Sunday, January 11, 2009

Shell Shocked

I remember it well; the days following the release of the Pentagon Papers in 1971 by the New York Times and the hubbub that followed. To put it mildly, all hell broke out as these papers described with particularity the waste, incompetence, fixated ideology and corruption that cost American taxpayers billions upon billions of dollars because of the Vietnam war. In large part, the response that followed the release of these papers led to the resignation, albeit indirectly, of Nixon. One of the many tragedies of that war turned out to be the significant number of vital young men who returned home with a glazed look on their face that belied the horrors they had seen and experienced. A fanciful name has been given to this altogether too-frequent reaction; post traumatic stress disorder (PTSD). It was formerly known as "shell shock" and carried with it a bias that suggested somehow that the sufferer had a predisposed weakness for this condition when placed under the stress of battle. As an aside, this condition made the papers this past week as the concept that warriors who suffered this real and crippling disorder would not be considered as candidates for Purple Heart awards, presumably because someone in the Bush administration bought this "weakness" bias.

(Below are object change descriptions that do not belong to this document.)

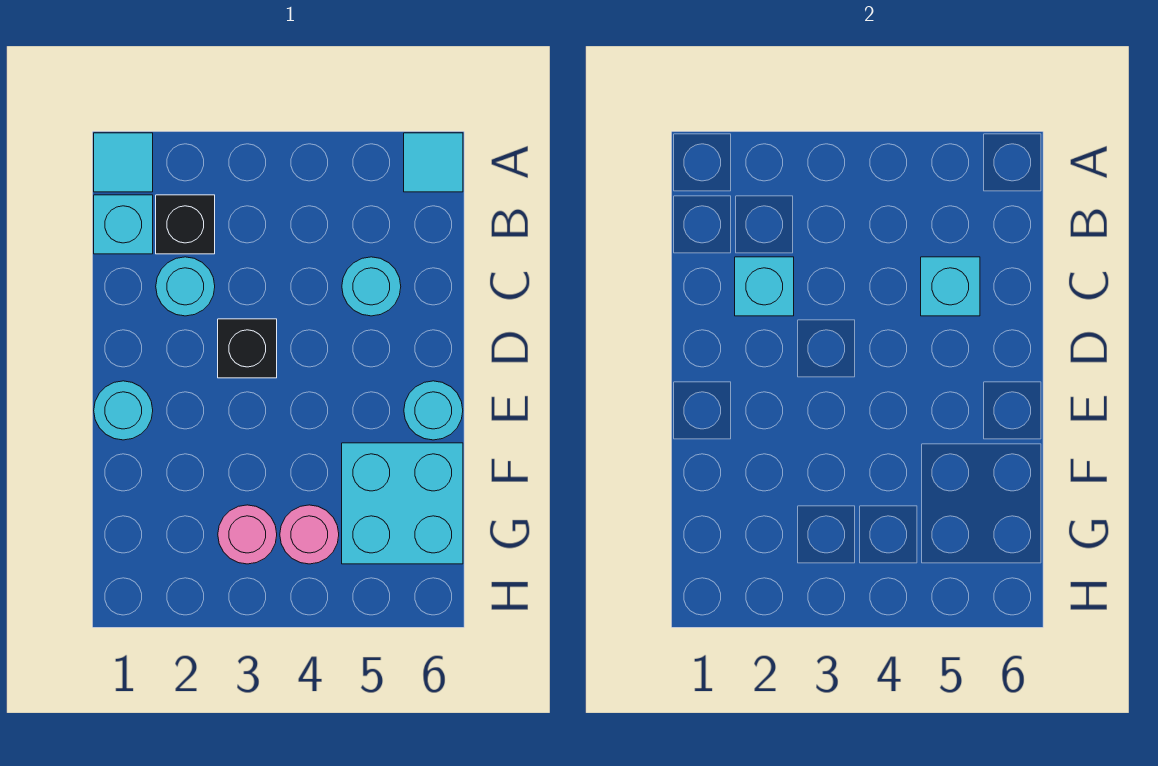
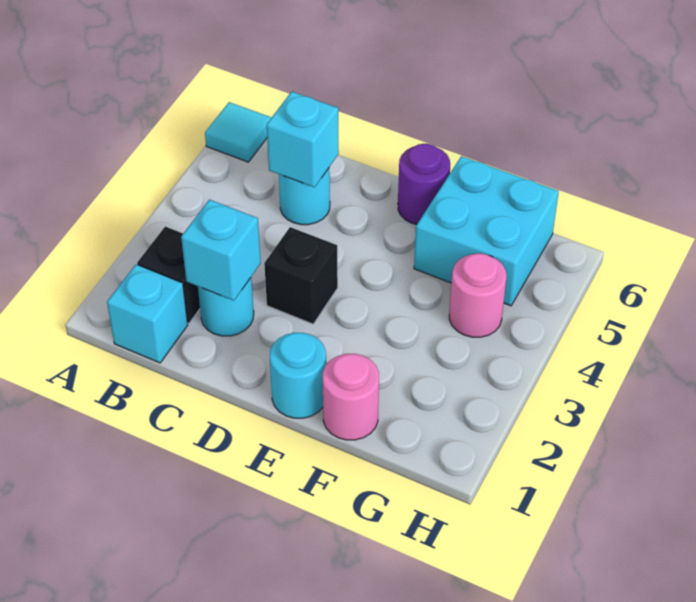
cyan tile A1 level 1 -> none
cyan round brick E6 level 1 -> purple round brick E6 level 1
pink round brick G3 level 1 -> pink round brick F1 level 1

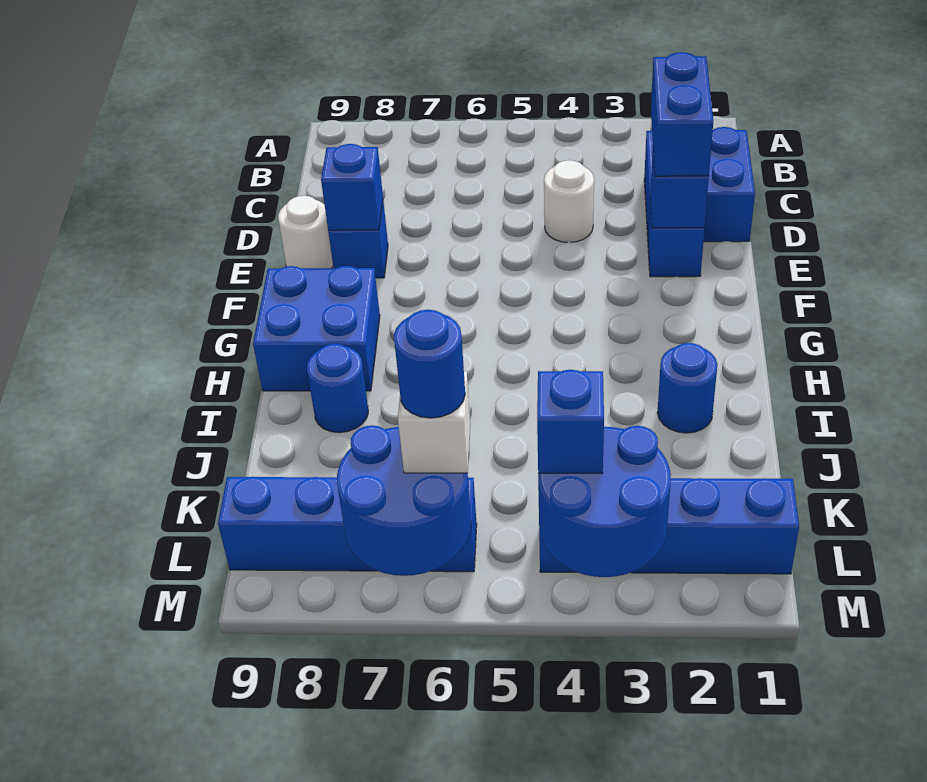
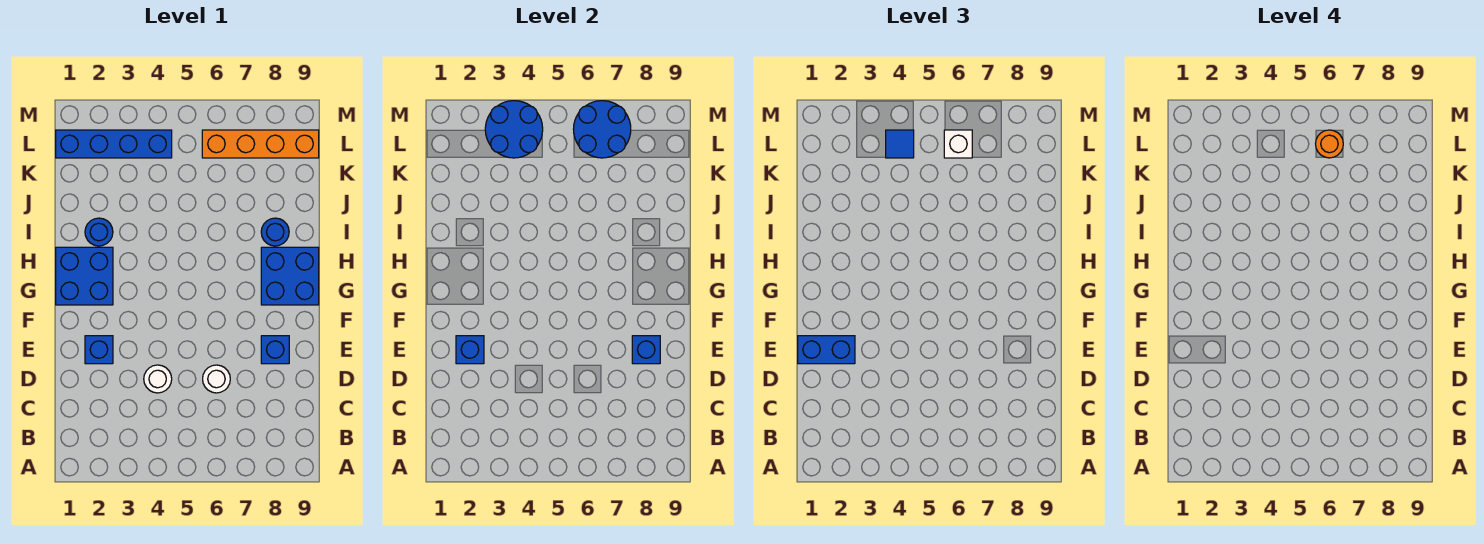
blue brick C1:D2 level 1 -> blue brick G1:H2 level 1
blue brick D2:E2 level 3 -> blue brick E1:E2 level 3
white round brick E9 level 1 -> white round brick D6 level 1
blue brick L4 level 3 -> blue tile L4 level 3
blue brick L6:L9 level 1 -> orange brick L6:L9 level 1
blue round brick L6 level 4 -> orange round brick L6 level 4

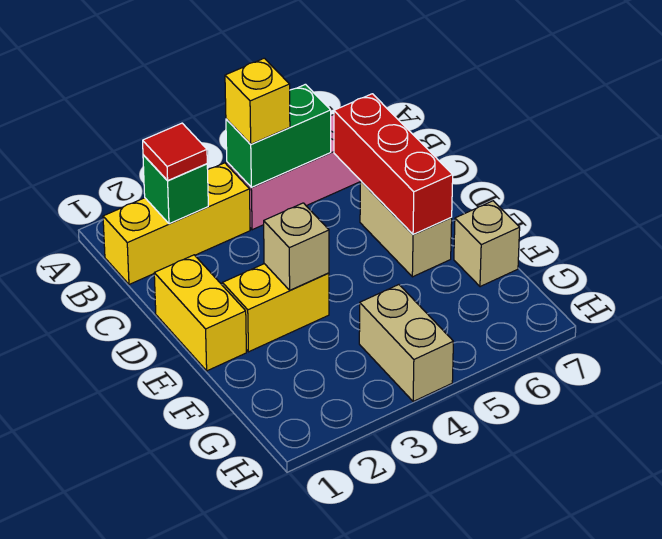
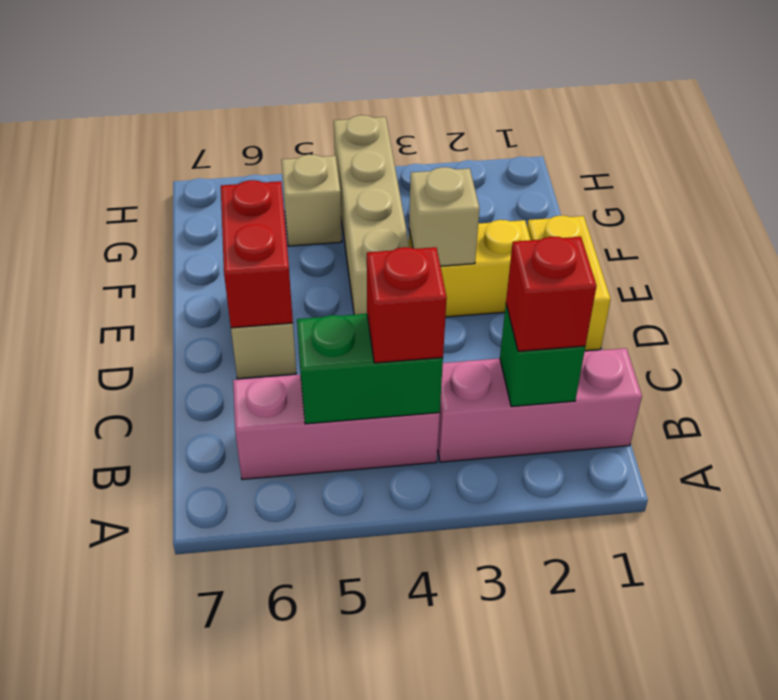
yellow brick B1:B3 level 1 -> pink brick B1:B3 level 1
red tile B2 level 3 -> red brick B2 level 3
yellow brick B4 level 3 -> red brick B4 level 3
red brick C6:E6 level 2 -> red brick D6:E6 level 2
tan brick F7 level 1 -> tan brick G5 level 1
tan brick G4:H4 level 1 -> tan brick E4:H4 level 1

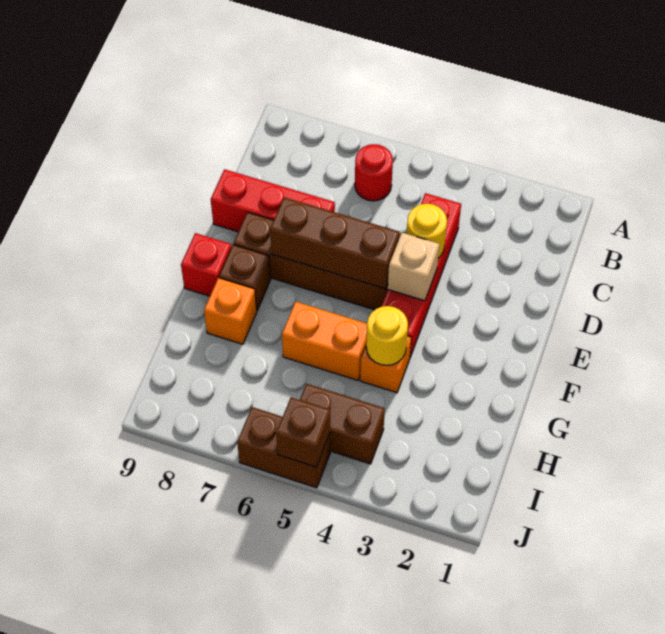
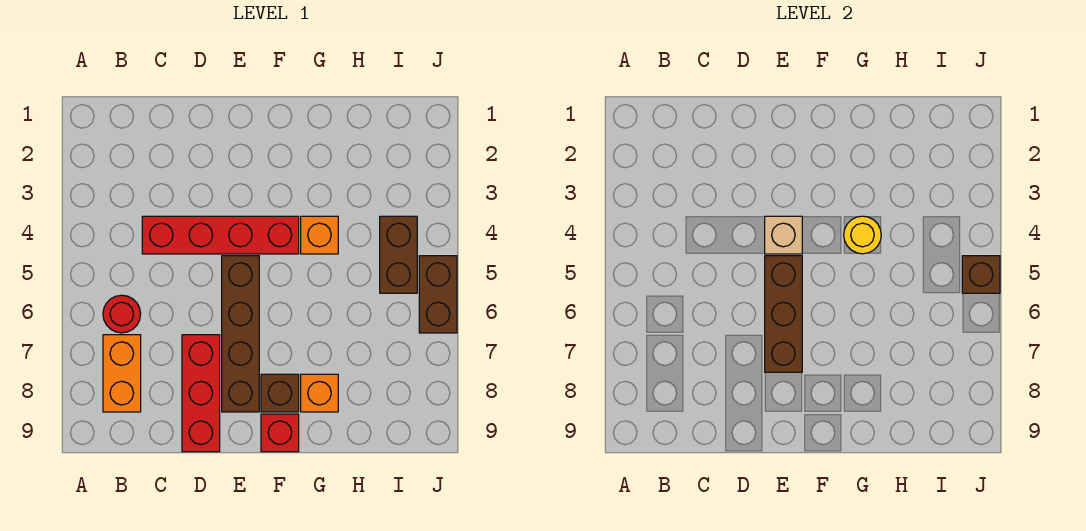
yellow round brick D4 level 2 -> none
orange brick G5:G6 level 1 -> orange brick B7:B8 level 1

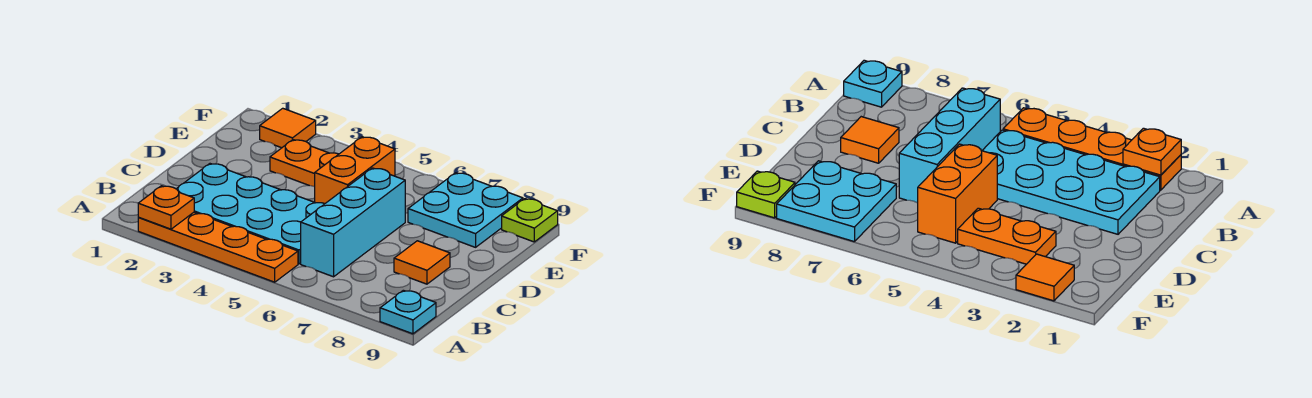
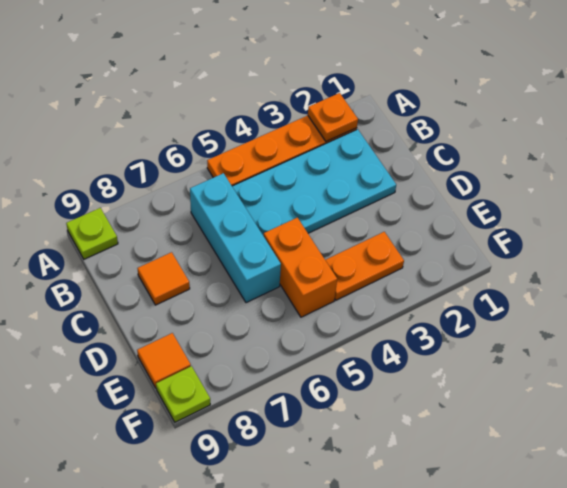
cyan plate A9 level 1 -> lime plate A9 level 1
cyan plate E7:F8 level 1 -> none
orange tile F2 level 1 -> orange tile E9 level 1

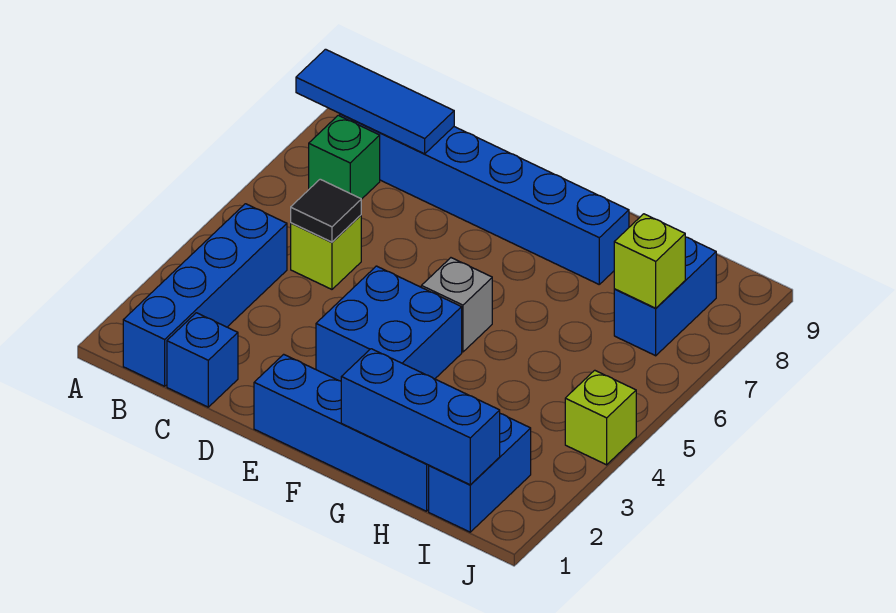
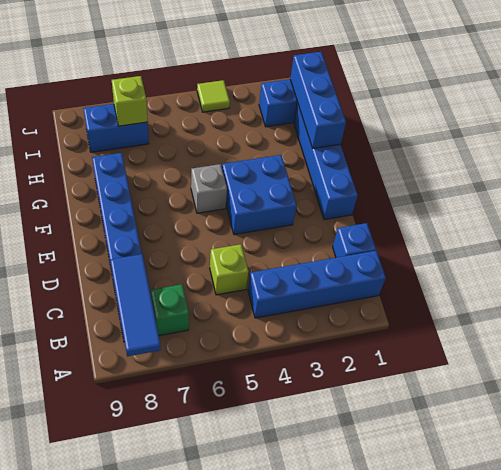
black tile C5 level 2 -> none
lime brick J4 level 1 -> lime tile J4 level 1

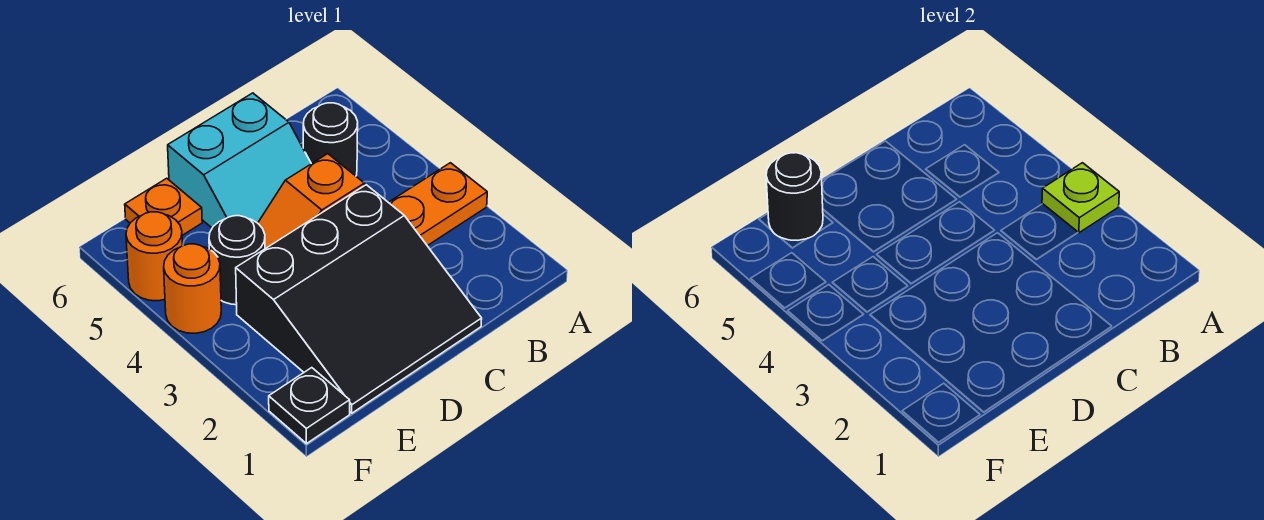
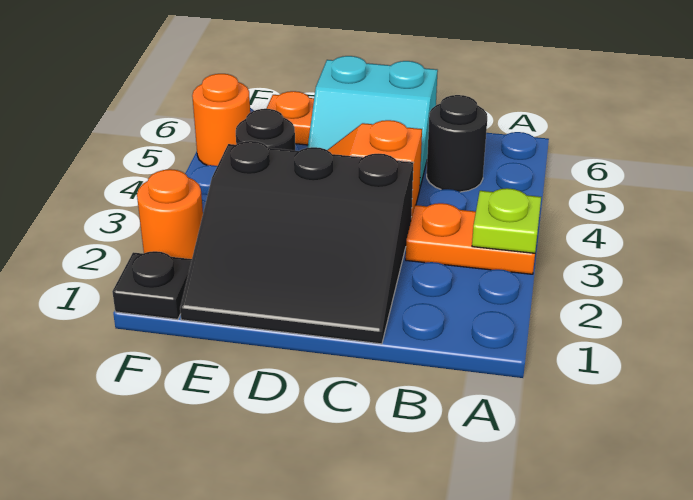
black round brick E6 level 2 -> none
orange round brick F4 level 1 -> orange round brick F2 level 1

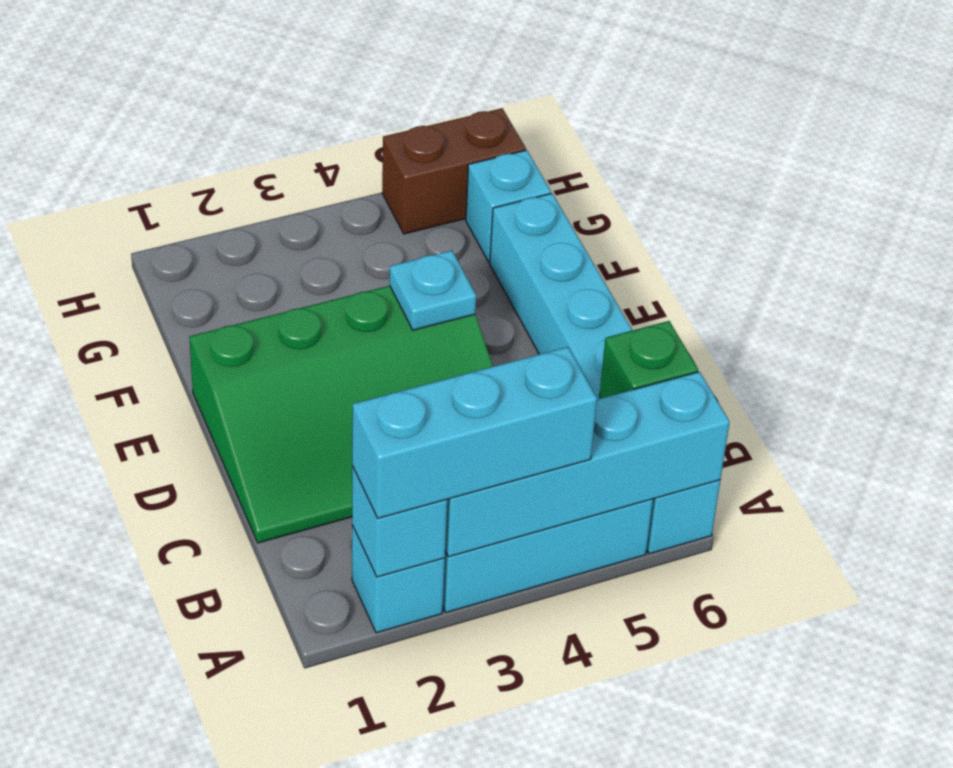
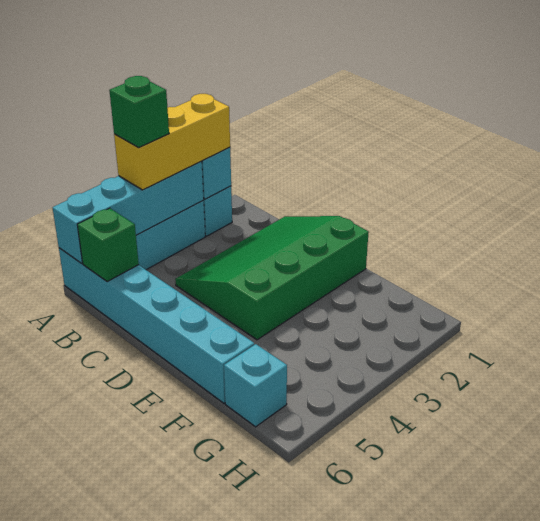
cyan brick A2:A4 level 3 -> yellow brick A2:A4 level 3
none -> green brick A4 level 4
cyan plate E4 level 2 -> none
brown brick H5:H6 level 1 -> none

However, I digress. I would submit that the American public is at this very moment in history exhibiting a mass form of PTSD in its lack of response to the Iraq version of the Pentagon Papers which makes the Vietnam version appear like child's play. A near-final draft of an as-yet-unpublished 513-page federal history of the Iraq nation-building fiasco assembled by the Office of the Special Inspector General for Iraq Reconstruction was reported in this past week's New York Times. This report describes the loss of 50 billions of taxpayer dollars of the 117 billion dollars spent on Iraq reconstruction. The loss, described with particularity, occurred because of incompetence, cronyism, lying and fraud and was spearheaded by those same people who brought us the Katrina response and the current financial crisis. The report was prepared by a Bush appointee and pinpoints, among other transgressions, "a governmental Ponzi scheme concocted to bamboozle Americans into believing they were accruing steady dividends on their investment in a 'new' Iraq." The report quotes Colin Powell on how the scam worked. Back in 2003, Powell said, the Defense Department just “kept inventing numbers of Iraqi security forces — the number would jump 20,000 a week! ‘We now have 80,000, we now have 100,000, we now have 120,000,’” all manufactured into duping the American public into thinking they were getting something for their investment of young American lives and money.

Our collective lack of response to this information illustrates just how deeply we have all been wounded by the last eight years. We have become so accustomed to incompetence and fraud that we just sit and look off into the distance with a glaze in our collective eyes. No protest, however feeble, is heard.